Pourchaire betont allerdings: "Ich passe mich jedes Mal sehr schnell an jede Kategorie an. In der Formel 2 bin ich seit der ersten Saison wirklich konkurrenzfähig, aber natürlich hatte ich im ersten Jahr ein wenig zu kämpfen, ich habe mich in der ersten Saison verletzt."

"In der zweiten Saison habe ich leider viele Fehler gemacht, aber wir hatten auch viele Defekte am Auto. So wurde ich trotzdem Vizemeister", erinnert er. Nach P5 und P2 in der Gesamtwertung folgte in diesem Jahr endlich der Titel - womöglich aber schon zu spät?

Zumal er 2023 lediglich ein Rennen gewinnen konnte. Am Ende holte er den Titel also vor allem wegen seiner Konstanz. "Ich weiß, dass wir diesen Satz oft hören, aber es ist wirklich so, es ist wirklich wichtig. Man muss konstant sein", erklärt der 20-Jährige.
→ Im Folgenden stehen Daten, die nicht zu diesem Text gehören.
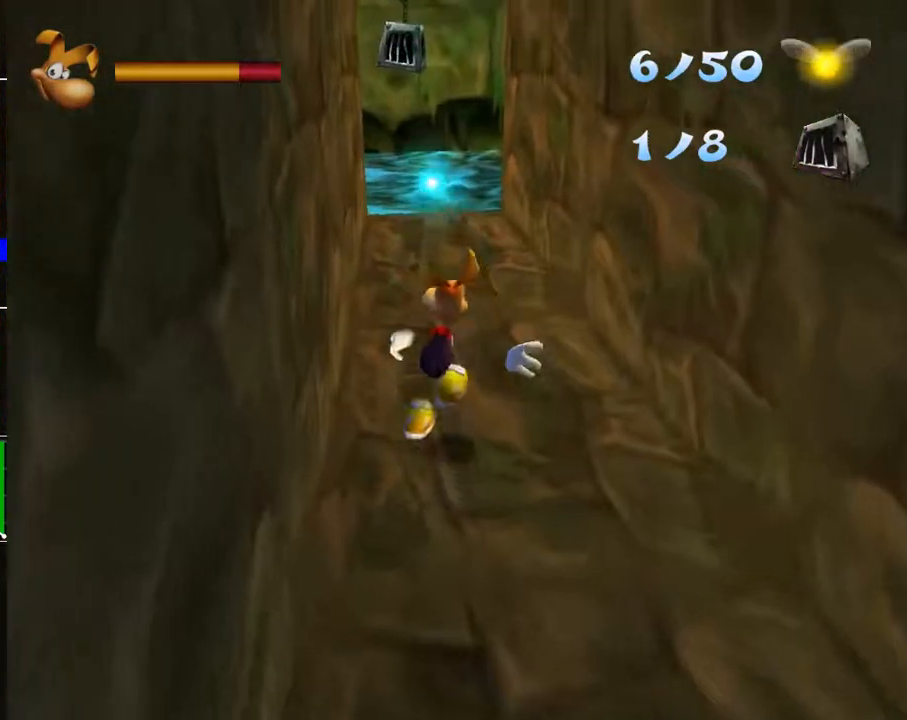
{"buttons": [], "left_stick": "up", "right_stick": "center", "events": [[83, "B", "down"], [183, "B", "up"]]}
In der Vergangenheit habe er bereits gezeigt, dass er ein Rennsieger sei. "Aber es ist wichtig, einem Formel-1-Team Beständigkeit und Reife in meinem Fahrstil zu zeigen. Ich habe dieses Jahr nicht viele Fehler gemacht", betont er.

Dass er damals zu früh in die Formel 2 gekommen ist, das glaubt er nicht. "Ich bereue nichts in meiner bisherigen Karriere. Ich bin einfach zufrieden damit, wie alles gelaufen ist", so Pourchaire. Ob sein Weg ihn irgendwann auch noch in die Formel 1 führen wird, das bleibt noch abzuwarten.